Robert Hayden was an American poet, essayist, and educator. He served as Consultant in Poetry to the Library of Congress, and was the first African-American writer to hold the office. “Those Winter Sundays” (published in Collected Poems of Robert Hayden), he’s brevity makes his words about dads and love that much more powerful.

Sundays too my father got up early

and put his clothes on in the blueblack cold,

then with cracked hands that ached

from labor in the weekday weather made

banked fires blaze. No one ever thanked him.

I’d wake and hear the cold splintering, breaking.

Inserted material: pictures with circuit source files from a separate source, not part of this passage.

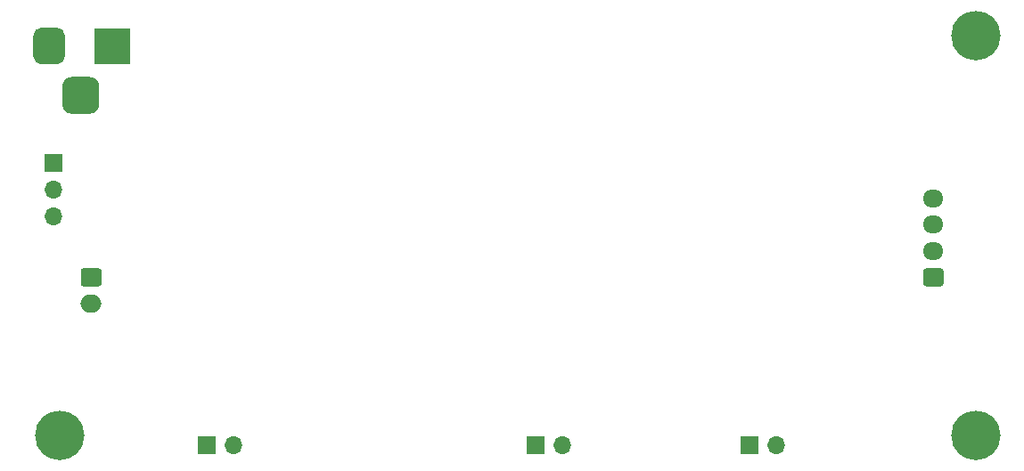
<source format=gbr>
%TF.GenerationSoftware,KiCad,Pcbnew,5.1.10-88a1d61d58~90~ubuntu21.04.1*%
%TF.CreationDate,2021-07-30T10:57:06+02:00*%
%TF.ProjectId,DccDecoder,44636344-6563-46f6-9465-722e6b696361,rev?*%
%TF.SameCoordinates,Original*%
%TF.FileFunction,Soldermask,Bot*%
%TF.FilePolarity,Negative*%
%FSLAX46Y46*%
G04 Gerber Fmt 4.6, Leading zero omitted, Abs format (unit mm)*
G04 Created by KiCad (PCBNEW 5.1.10-88a1d61d58~90~ubuntu21.04.1) date 2021-07-30 10:57:06*
%MOMM*%
%LPD*%
G01*
G04 APERTURE LIST*
%ADD10C,4.700000*%
%ADD11O,1.700000X1.700000*%
%ADD12R,1.700000X1.700000*%
%ADD13R,3.500000X3.500000*%
%ADD14O,1.950000X1.700000*%
%ADD15O,2.000000X1.700000*%
G04 APERTURE END LIST*
D10*
%TO.C,H3*%
X111000000Y-24000000D03*
%TD*%
%TO.C,H2*%
X111000000Y-62000000D03*
%TD*%
%TO.C,H1*%
X24000000Y-62000000D03*
%TD*%
D11*
%TO.C,J6*%
X92040000Y-63000000D03*
D12*
X89500000Y-63000000D03*
%TD*%
D11*
%TO.C,J5*%
X71750000Y-63000000D03*
D12*
X69210000Y-63000000D03*
%TD*%
%TO.C,J2*%
G36*
G01*
X24250000Y-30575000D02*
X24250000Y-28825000D01*
G75*
G02*
X25125000Y-27950000I875000J0D01*
G01*
X26875000Y-27950000D01*
G75*
G02*
X27750000Y-28825000I0J-875000D01*
G01*
X27750000Y-30575000D01*
G75*
G02*
X26875000Y-31450000I-875000J0D01*
G01*
X25125000Y-31450000D01*
G75*
G02*
X24250000Y-30575000I0J875000D01*
G01*
G37*
G36*
G01*
X21500000Y-26000000D02*
X21500000Y-24000000D01*
G75*
G02*
X22250000Y-23250000I750000J0D01*
G01*
X23750000Y-23250000D01*
G75*
G02*
X24500000Y-24000000I0J-750000D01*
G01*
X24500000Y-26000000D01*
G75*
G02*
X23750000Y-26750000I-750000J0D01*
G01*
X22250000Y-26750000D01*
G75*
G02*
X21500000Y-26000000I0J750000D01*
G01*
G37*
D13*
X29000000Y-25000000D03*
%TD*%
D14*
%TO.C,J7*%
X107000000Y-39500000D03*
X107000000Y-42000000D03*
X107000000Y-44500000D03*
G36*
G01*
X107725000Y-47850000D02*
X106275000Y-47850000D01*
G75*
G02*
X106025000Y-47600000I0J250000D01*
G01*
X106025000Y-46400000D01*
G75*
G02*
X106275000Y-46150000I250000J0D01*
G01*
X107725000Y-46150000D01*
G75*
G02*
X107975000Y-46400000I0J-250000D01*
G01*
X107975000Y-47600000D01*
G75*
G02*
X107725000Y-47850000I-250000J0D01*
G01*
G37*
%TD*%
D11*
%TO.C,J4*%
X40540000Y-63000000D03*
D12*
X38000000Y-63000000D03*
%TD*%
D11*
%TO.C,J3*%
X23400000Y-41230000D03*
X23400000Y-38690000D03*
D12*
X23400000Y-36150000D03*
%TD*%
D15*
%TO.C,J1*%
X27000000Y-49500000D03*
G36*
G01*
X26250000Y-46150000D02*
X27750000Y-46150000D01*
G75*
G02*
X28000000Y-46400000I0J-250000D01*
G01*
X28000000Y-47600000D01*
G75*
G02*
X27750000Y-47850000I-250000J0D01*
G01*
X26250000Y-47850000D01*
G75*
G02*
X26000000Y-47600000I0J250000D01*
G01*
X26000000Y-46400000D01*
G75*
G02*
X26250000Y-46150000I250000J0D01*
G01*
G37*
%TD*%
M02*

</source>
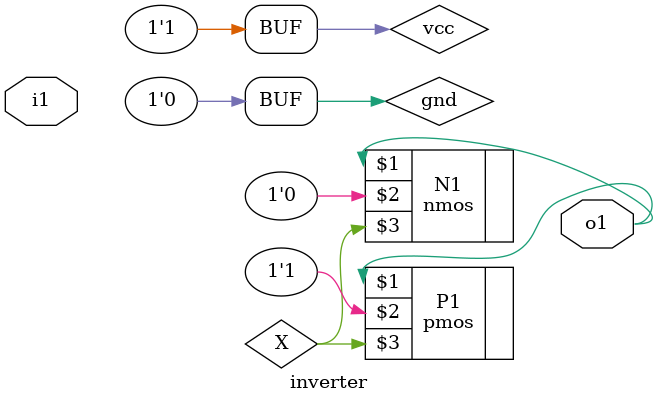
<source format=v>
`timescale 1ns / 1ps
module inverter(o1, i1);
input i1;
output o1;

supply1 vcc;
supply0 gnd;

pmos P1(o1, vcc, X);
nmos N1(o1, gnd, X);
endmodule

</source>
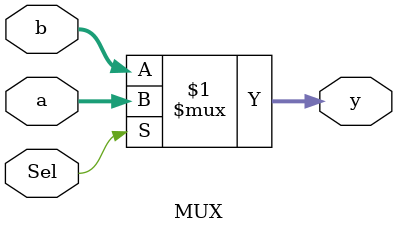
<source format=sv>
`timescale 1ns / 1ps


module MUX #(parameter N = 32)(input [N-1:0]a,b,
                               input Sel,
                               output [N-1:0] y
                                );
//assign y = (~Sel&a) | (Sel&b);
assign y = Sel ? a:b;             
endmodule

</source>
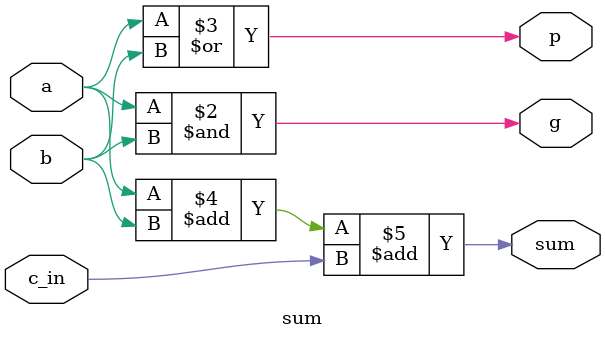
<source format=v>
`timescale 1ns / 1ps


module sum(
    input a,
    input b,
    input c_in,
    output reg g,
    output reg p,
    output reg sum
);

always@(a, b, c_in)
    begin
       g = a & b;
       p = a | b;
       sum = a + b + c_in;
    end

endmodule

</source>
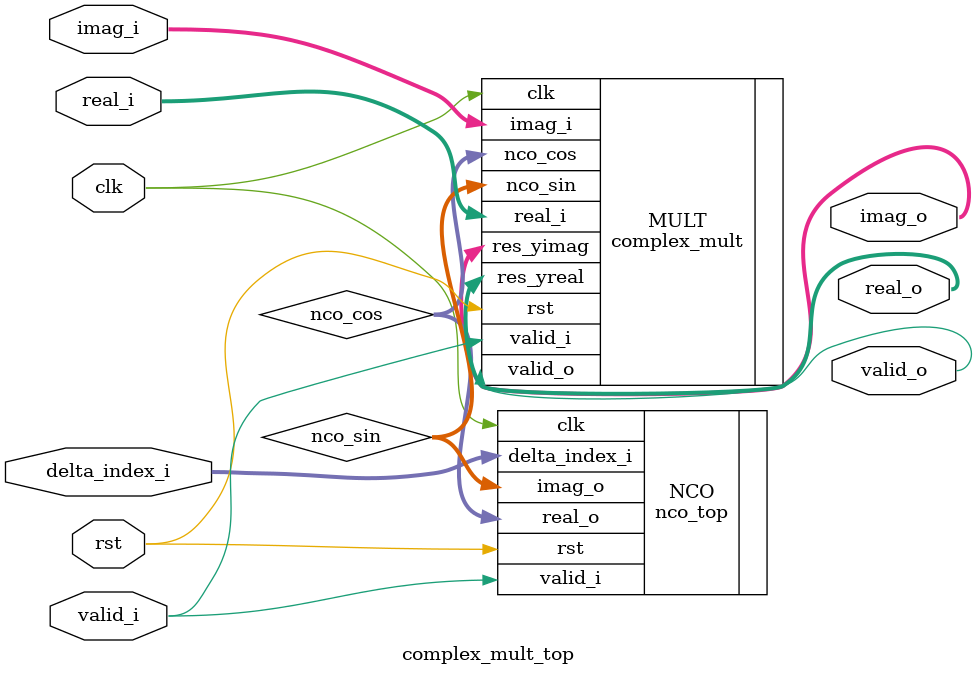
<source format=v>
`include "projectGlobalParam.v"

module complex_mult_top(
	clk,
	rst, 
	delta_index_i,
    real_i,
    imag_i,
	valid_i,
	
	real_o,
	imag_o,
    valid_o
);

input 					    clk, rst;
input signed [31:0] 	    delta_index_i; 
input signed [7:0] 			real_i, imag_i;
input 					    valid_i;

output wire signed	[7:0]   real_o, imag_o; 
output wire 				valid_o;

wire signed [7:0]           nco_cos, nco_sin;

nco_top NCO (
    .clk            (clk),
    .rst            (rst),
    .delta_index_i  (delta_index_i),
    .valid_i        (valid_i),

    .real_o         (nco_cos),
    .imag_o         (nco_sin)
);

complex_mult MULT (
    .clk        (clk),
    .rst        (rst),
    .real_i     (real_i),
    .imag_i     (imag_i),
    .nco_cos    (nco_cos),
    .nco_sin    (nco_sin),
    .valid_i    (valid_i),

    .res_yimag  (imag_o),
    .res_yreal  (real_o),    
    .valid_o    (valid_o)
);

endmodule
</source>
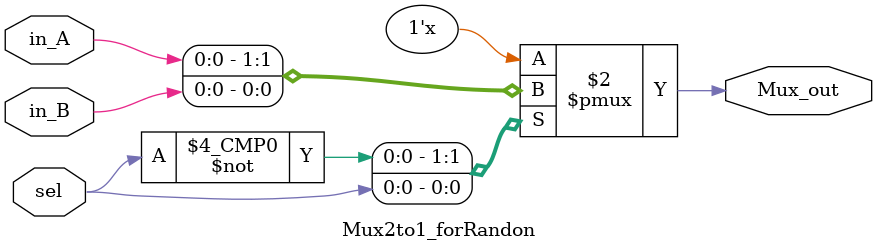
<source format=v>
`timescale 1ns / 1ps


module Mux2to1_forRandon(
    input  in_A,
    input  in_B,
    input  sel,
    output Mux_out
    );

reg  Mux_out;

always @(in_A or in_B or sel)begin
		case(sel)
			1'b0 : Mux_out = in_A;
			1'b1 : Mux_out = in_B;
			default : Mux_out = in_A;
		endcase
end    
    
endmodule

</source>
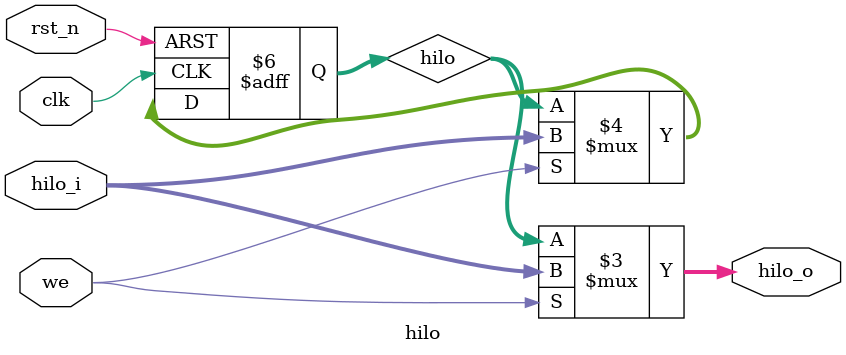
<source format=v>
`default_nettype none
`timescale 1ns / 1ns
module hilo(
    input wire clk,
    input wire rst_n,
    input wire we,
    input wire [63:0] hilo_i, // hilo_i = {hi_i, lo_i}
    output wire [63:0] hilo_o // hilo_o = {hi_o, lo_o}
    );
   
    reg[63:0] hilo;

    always @ (posedge clk or negedge rst_n) begin
        if (!rst_n) begin
            hilo <= 64'b0;
        end else if (we) begin
            hilo <= hilo_i;
        end
    end
   
    assign hilo_o = we ? hilo_i : hilo;

endmodule

</source>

When the rooms were warm, he’d call,

and slowly I would rise and dress,

fearing the chronic angers of that house,

Speaking indifferently to him,

who had driven out the cold

and polished my good shoes as well.

What did I know, what did I know

of love’s austere and lonely offices?


6.   Heperus (2013), by Shann Ray

Shann Ray is an American poet, short story writer, novelist, psychologist, and social scientist, who writes poetry and literary fiction under the name Shann Ray in honor of his mother Saundra Rae, and social science as Shann Ray Ferch. “Heperus” is a unique poem with a sentimental twist at the end that will tug at your heartstrings.

My four-year-old daughter handed me a card.

To Daddy written on the front

and inside a rough field

of  five-pointed lights, and the words

You’re my favorite Daddy in the stars.

In this western night we all light the sky

like Vega, Deneb, Altair, Albireo,

the Summer Triangle,

Cygnus the Swan, our hair

tangled with wood and gravel,

our eyes like vacant docks

that beckon every boat.

Tell me about the word

stars, I said.

Oh, she said. Sorry.

I didn’t know

how to spell world.


7.   To Her Father with Some Verses (1678), by Anne Bradstreet

Anne Bradstreet was the first published poet in North America. She arrived in Salem, Massachusetts in 1630, and was one of the many Puritans seeking refuge in the New World. She was passionate about her faith and family, which can be seen in this poem which honors her father.

Most truly honoured, and as truly dear,

If worth in me or ought I do appear,

Who can of right better demand the same

Than may your worthy self from whom it came?

The principal might yield a greater sum,

Yet handled ill, amounts but to this crumb;

My stock’s so small I know not how to pay,

My bond remains in force unto this day;

Yet for part payment take this simple mite,

Where nothing’s to be had, kings loose their right.

Such is my debt I may not say forgive,

But as I can, I’ll pay it while I live;

Such is my bond, none can discharge but I,

Yet paying is not paid until I die.


8.   The Story of Ferdinand the Bull (2013), by Matt Mason

Matt Mason is an Americna poet whose written about fatherhood, relationships, religion and the Bible, and themes of Midwest and Great Plains life. Mason’s early work gave him a reputation as a humorous poet, but he has since written comedy, drama, and tragedy. This poem (published in The Baby That Ate Cincinnati) is quiet and sweet, and will leave you with similar feelings as “Those Winter Sundays”.

Dad would come home after too long at work

and I’d sit on his lap to hear

the story of Ferdinand the Bull; every night,

me handing him the red book until I knew

every word, couldn’t read,

just recite along with drawings

of a gentle bull, frustrated matadors,

the all-important bee, and flowers—

flowers in meadows and flowers

thrown by the Spanish ladies.

Its lesson, really,

about not being what you’re born into

but what you’re born to be,

even if that means

not caring about the capes they wave in your face

or the spears they cut into your shoulders.

And Dad, wonderful Dad, came home

after too long at work

and read to me

the same story every night

until I knew every word, couldn’t read,

                                                                              just recite.